NOT FAR FROM THE EVER AND EVER

“Almighty and eternal God, you have kindled the flame of love
in the hearts of the saints: grant to us the same faith and power of love…” (today’s Collect)
“One of the scribes came near and heard them disputing with one another, and seeing that he answered them well, he asked him, ‘Which commandment is the first of all?’ (Mark 12.28)
THE SCHOLAR approaches Jesus in this morning’s Gospel reading with a testing question about the Torrah. It is a test of orthodoxy perhaps and is legalistic with moralistic undertones. Religion to this day is often seen in such a way, like a scaffold of ‘correct’ beliefs and rules designed to help ‘believers’ join the dots to salvation and so be worthy to enter some variously prescribed version of after-life eternal bliss. For Christians, largely because of words often found in the gospels on the lips of Jesus, this is often thought about in terms of kingdom of God, kingdom of heaven or just heaven. Due to political dominance through the ages of empire versions of Christianity, earthly kingdom type imagery has often been efficacious, leaving many generations spiritually groaning under the weight of impossible morality. Of course, this is not surprising; people whose default setting is an inherent sense of failure to live up to pre-programmed ideals, are susceptible to authoritarian control.

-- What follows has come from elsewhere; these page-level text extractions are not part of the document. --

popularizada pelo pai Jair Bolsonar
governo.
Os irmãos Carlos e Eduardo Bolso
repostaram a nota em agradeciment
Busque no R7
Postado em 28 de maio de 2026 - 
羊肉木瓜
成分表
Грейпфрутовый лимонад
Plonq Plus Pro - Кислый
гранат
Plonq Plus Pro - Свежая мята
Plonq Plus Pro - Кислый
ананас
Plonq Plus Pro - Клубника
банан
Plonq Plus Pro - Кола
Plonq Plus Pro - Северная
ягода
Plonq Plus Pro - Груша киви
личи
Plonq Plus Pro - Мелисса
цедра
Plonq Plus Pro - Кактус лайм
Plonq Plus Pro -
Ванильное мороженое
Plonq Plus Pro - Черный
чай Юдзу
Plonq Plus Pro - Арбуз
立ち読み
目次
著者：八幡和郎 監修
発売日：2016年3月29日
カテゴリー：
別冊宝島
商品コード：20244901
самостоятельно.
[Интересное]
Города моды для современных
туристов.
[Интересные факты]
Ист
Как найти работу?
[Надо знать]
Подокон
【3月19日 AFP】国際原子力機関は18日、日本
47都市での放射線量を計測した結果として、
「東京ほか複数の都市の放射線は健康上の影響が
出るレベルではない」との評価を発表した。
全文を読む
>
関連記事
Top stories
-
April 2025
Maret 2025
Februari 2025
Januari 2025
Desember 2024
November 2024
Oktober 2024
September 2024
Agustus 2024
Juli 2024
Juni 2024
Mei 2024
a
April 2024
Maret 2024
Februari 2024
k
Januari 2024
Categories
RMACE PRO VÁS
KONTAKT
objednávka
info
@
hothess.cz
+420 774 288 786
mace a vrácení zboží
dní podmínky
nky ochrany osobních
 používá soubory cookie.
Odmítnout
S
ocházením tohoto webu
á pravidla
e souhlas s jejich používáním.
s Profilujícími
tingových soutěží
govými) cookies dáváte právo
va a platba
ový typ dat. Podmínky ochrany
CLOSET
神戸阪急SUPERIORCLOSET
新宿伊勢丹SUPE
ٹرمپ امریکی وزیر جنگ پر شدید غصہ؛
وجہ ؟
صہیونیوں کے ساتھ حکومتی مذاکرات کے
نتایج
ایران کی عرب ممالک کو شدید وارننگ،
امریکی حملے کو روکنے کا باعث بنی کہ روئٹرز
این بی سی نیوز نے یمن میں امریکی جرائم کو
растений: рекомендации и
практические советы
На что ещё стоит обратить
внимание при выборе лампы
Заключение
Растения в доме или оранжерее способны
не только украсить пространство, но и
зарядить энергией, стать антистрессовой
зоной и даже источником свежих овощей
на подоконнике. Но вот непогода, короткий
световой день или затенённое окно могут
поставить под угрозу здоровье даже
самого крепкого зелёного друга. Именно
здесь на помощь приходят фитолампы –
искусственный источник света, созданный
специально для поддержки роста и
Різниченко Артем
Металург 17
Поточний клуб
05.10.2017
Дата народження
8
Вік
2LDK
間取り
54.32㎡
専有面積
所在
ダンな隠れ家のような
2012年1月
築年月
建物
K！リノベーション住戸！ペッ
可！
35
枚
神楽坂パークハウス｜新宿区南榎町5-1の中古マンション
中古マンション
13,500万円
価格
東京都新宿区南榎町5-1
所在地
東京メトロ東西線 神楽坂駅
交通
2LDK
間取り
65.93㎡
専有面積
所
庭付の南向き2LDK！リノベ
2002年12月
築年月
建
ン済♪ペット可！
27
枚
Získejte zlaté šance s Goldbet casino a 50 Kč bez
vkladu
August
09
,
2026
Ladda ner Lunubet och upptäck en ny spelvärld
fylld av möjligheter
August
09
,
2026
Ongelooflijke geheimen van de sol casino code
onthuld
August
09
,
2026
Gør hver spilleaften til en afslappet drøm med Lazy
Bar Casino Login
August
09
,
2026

But Jesus says the scholar is not far from the kingdom of God. This law-scribe has shown Jesus that actually he can perceive the love of God beneath his own religious and social programming. For Jesus, this kingdom has nothing to do with earthly kings or political leaders. Malkuthach, central to Jesus’ message and normally translated “kingdom,” is really about what guides us in our souls; it is that which empowers us to go forward in the face of all difficulties, a creative potential aching to be realised. Malkuthach is linked in Aramaic to shamayin – heavens – less a place than a movement of being, like “light and sound shining through all creation” (Dr Neil Douglas-Klotz).
Jesus was never a teacher of morality but rather he opened the consciousness of whoever had ears to listen, so that they might see God within themselves, timeless, eternal, and so be able to enter in this life the kingdom state, consciousness or guiding principle of God. In doing this a person becomes ripe to inherit oneness, completeness in the ‘world to come’.
Well that’s a relief. I’d never get in if it was all just for Goody goodies!